Topic: Retired but responsible: Assuming additional responsibilities for resilient Swiss family farms
Keywords: Family farming in Switzerland, retirement, responsibility, resilience
The qualitative study about retired former farmers in Switzerland this paper is based on draws semi-structured interviews with eight women and seven men aged 63 to 70, who are retired or will retire within a year. All but one have handed over the farm to a next generation, mostly to a daughter or a son. One couple moved to the nearby village, while all other interviewees still live on the farm together with their successors. All still feel responsible for the farm. On one hand retired farmers assume responsibility when working on the farm. This support for the younger generation is traditionally anchored and expected in exchange to care elderly farmers when becoming frail. On the other hand, the study shows that former farmers assume new responsibilities that are not part of this agreement between the generations: The younger generation is more often working off-farm, and the presence of the elder generation is vital to make sure that the animals are well, that someone is there when material is delivered or when children return from school. These duties go beyond the expected responsibilities of former farmers, restrict to a certain extent their freedom and in some cases force them to work beyond what they can.
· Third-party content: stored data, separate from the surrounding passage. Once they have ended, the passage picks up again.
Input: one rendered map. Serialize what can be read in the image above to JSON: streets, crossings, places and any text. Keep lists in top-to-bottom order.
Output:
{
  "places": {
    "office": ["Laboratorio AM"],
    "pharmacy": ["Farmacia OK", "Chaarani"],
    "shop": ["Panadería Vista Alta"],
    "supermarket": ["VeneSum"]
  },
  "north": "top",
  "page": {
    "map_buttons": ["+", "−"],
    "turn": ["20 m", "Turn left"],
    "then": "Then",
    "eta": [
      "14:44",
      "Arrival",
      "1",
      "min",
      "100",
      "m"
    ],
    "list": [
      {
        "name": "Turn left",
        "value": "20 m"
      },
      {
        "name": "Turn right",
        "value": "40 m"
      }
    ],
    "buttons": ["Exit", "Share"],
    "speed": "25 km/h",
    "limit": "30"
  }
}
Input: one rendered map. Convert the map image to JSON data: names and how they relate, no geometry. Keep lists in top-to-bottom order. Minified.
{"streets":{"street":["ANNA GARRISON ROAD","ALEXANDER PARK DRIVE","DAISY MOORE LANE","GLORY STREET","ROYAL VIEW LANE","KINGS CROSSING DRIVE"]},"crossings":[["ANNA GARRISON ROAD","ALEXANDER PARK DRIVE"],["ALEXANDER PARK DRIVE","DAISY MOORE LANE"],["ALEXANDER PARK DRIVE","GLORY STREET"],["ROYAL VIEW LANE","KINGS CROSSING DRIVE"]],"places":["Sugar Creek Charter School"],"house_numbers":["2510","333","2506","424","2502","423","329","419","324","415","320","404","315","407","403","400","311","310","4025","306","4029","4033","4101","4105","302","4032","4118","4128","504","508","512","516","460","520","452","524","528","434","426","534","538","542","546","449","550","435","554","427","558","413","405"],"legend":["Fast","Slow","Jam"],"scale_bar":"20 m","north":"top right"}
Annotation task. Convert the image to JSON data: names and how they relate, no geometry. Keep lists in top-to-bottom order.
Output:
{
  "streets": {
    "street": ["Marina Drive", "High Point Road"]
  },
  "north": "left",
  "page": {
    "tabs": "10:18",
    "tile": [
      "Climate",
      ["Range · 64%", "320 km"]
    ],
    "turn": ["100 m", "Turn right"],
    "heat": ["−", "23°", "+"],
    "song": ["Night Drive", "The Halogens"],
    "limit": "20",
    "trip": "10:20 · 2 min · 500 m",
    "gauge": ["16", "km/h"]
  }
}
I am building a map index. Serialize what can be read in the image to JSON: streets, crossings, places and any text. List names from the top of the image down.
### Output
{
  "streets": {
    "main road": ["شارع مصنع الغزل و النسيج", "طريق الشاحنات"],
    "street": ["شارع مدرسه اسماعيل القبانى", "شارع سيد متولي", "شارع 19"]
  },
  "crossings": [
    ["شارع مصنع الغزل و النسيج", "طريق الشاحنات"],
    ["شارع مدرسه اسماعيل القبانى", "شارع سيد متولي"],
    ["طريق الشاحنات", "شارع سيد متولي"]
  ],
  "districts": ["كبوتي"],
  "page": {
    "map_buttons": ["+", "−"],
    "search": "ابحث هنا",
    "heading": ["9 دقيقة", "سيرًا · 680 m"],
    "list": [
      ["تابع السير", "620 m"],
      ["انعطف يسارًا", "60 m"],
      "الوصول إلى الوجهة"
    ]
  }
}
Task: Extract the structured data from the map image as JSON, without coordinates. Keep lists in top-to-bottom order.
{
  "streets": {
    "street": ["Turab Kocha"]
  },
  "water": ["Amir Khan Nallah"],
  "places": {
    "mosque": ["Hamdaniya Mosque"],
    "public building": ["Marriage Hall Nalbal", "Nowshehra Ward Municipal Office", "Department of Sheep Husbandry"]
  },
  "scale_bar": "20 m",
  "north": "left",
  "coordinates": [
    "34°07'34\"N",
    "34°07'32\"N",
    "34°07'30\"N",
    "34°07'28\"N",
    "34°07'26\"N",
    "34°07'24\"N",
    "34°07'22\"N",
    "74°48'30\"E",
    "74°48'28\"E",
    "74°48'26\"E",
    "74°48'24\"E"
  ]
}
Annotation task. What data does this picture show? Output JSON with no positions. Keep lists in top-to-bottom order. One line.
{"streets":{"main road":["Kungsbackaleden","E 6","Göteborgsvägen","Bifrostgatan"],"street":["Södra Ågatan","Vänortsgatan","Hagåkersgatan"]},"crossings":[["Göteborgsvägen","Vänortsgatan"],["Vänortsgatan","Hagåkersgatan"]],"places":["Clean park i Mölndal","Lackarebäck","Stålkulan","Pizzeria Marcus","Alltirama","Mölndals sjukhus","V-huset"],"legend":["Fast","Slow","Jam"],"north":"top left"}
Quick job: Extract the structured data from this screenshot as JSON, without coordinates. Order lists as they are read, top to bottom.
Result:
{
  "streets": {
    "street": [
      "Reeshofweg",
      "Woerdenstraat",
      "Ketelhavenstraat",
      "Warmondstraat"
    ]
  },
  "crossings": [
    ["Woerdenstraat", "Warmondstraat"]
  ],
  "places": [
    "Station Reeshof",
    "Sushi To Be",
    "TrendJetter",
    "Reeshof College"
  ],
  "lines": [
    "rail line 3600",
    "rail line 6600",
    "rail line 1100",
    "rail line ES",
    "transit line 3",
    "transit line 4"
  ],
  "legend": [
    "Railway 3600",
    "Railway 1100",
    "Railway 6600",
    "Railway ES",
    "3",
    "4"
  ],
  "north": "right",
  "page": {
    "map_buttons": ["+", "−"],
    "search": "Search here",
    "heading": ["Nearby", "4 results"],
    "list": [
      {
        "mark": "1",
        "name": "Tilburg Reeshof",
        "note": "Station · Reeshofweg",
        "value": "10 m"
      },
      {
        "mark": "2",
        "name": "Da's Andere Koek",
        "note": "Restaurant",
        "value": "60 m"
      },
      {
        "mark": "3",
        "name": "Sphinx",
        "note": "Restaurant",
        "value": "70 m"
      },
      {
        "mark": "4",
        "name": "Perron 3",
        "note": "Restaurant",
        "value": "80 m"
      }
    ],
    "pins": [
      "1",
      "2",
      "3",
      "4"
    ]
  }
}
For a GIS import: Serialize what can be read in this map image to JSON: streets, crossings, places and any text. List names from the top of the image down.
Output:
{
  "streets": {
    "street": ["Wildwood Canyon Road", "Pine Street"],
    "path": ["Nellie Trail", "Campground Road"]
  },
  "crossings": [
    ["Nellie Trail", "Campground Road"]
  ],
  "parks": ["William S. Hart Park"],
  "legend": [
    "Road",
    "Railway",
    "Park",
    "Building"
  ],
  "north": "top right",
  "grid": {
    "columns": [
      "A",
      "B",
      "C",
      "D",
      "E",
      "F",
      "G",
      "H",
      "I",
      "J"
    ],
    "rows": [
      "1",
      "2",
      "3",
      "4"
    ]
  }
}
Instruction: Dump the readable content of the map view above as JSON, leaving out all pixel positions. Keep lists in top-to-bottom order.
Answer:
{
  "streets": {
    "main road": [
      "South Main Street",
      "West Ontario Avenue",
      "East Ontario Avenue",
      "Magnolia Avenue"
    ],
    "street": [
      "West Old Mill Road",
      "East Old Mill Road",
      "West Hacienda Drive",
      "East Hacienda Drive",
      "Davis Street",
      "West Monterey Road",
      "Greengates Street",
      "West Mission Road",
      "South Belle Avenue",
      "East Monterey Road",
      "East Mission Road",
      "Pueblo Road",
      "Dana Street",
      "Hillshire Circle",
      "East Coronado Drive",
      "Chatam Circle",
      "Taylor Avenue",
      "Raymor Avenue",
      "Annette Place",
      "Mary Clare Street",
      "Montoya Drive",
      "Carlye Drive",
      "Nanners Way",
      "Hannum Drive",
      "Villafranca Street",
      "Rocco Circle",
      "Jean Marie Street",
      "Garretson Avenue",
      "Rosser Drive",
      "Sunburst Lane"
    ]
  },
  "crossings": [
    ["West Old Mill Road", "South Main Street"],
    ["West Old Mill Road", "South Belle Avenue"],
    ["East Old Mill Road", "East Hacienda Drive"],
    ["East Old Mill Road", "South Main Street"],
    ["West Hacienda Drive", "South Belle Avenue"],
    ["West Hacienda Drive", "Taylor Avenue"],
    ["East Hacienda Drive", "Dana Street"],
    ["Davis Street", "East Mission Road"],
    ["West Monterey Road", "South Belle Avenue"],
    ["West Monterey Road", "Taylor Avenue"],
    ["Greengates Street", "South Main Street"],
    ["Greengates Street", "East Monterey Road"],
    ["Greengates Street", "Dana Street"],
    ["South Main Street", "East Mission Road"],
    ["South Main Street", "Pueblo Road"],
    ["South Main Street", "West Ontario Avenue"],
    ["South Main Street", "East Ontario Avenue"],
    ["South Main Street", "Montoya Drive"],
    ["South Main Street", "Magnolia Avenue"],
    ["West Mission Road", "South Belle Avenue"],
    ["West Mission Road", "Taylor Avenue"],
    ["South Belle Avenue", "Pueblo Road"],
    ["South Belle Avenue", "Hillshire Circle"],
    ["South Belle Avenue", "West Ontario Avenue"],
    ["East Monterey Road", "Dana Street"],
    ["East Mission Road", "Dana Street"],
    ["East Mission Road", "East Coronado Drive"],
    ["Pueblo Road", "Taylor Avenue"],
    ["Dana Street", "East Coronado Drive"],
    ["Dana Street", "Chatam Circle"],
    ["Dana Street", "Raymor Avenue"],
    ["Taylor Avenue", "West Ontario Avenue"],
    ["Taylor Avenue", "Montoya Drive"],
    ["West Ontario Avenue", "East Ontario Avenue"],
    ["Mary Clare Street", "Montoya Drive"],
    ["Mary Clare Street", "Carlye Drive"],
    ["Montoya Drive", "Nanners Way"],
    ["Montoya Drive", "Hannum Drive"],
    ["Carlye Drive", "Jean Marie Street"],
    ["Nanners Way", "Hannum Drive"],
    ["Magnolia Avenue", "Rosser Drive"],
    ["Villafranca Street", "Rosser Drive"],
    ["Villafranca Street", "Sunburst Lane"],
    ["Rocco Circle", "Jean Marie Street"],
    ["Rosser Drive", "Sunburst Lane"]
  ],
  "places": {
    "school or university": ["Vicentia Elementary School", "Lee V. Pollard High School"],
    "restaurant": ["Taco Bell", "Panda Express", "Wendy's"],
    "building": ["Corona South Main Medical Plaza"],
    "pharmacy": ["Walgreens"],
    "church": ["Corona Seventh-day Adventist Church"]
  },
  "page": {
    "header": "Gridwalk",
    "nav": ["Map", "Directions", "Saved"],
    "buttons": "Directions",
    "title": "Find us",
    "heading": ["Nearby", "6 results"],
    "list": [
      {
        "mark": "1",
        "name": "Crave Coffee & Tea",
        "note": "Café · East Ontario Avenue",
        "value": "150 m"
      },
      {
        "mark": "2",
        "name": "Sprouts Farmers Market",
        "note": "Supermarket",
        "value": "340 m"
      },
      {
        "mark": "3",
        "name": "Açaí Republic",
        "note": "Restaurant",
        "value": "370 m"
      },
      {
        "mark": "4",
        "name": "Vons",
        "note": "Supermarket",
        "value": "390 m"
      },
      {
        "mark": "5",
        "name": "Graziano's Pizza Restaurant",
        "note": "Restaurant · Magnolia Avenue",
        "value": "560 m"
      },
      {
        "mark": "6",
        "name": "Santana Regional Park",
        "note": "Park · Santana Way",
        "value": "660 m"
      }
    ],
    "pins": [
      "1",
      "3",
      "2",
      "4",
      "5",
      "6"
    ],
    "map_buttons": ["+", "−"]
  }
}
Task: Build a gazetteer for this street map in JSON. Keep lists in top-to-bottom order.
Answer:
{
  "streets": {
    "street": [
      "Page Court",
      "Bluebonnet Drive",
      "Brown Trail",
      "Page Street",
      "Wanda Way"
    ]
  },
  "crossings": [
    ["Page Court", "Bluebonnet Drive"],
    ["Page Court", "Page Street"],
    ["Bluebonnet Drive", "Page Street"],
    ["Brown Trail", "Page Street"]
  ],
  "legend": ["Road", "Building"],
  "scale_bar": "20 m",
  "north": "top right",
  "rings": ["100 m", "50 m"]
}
Most interviewees even make financial restrictions when providing direct financial support for the younger generation: They alleviate the financial load by paying bills for both households or by cooking for the whole extended family. The elder generation fears becoming physically too weak for working on the farm. They perceive themselves as a burden for the younger generation in case they don’t contribute with work but require care.
The changes in delegating and taking responsibilities in intergenerational settings can be seen as a strategic reaction to foster the resilience of family farms in a politically, economically and socially changed setting. They seem to challenge the solidarity between the generations. And they confront retired farmers with a new situation and with issues they are not used to address.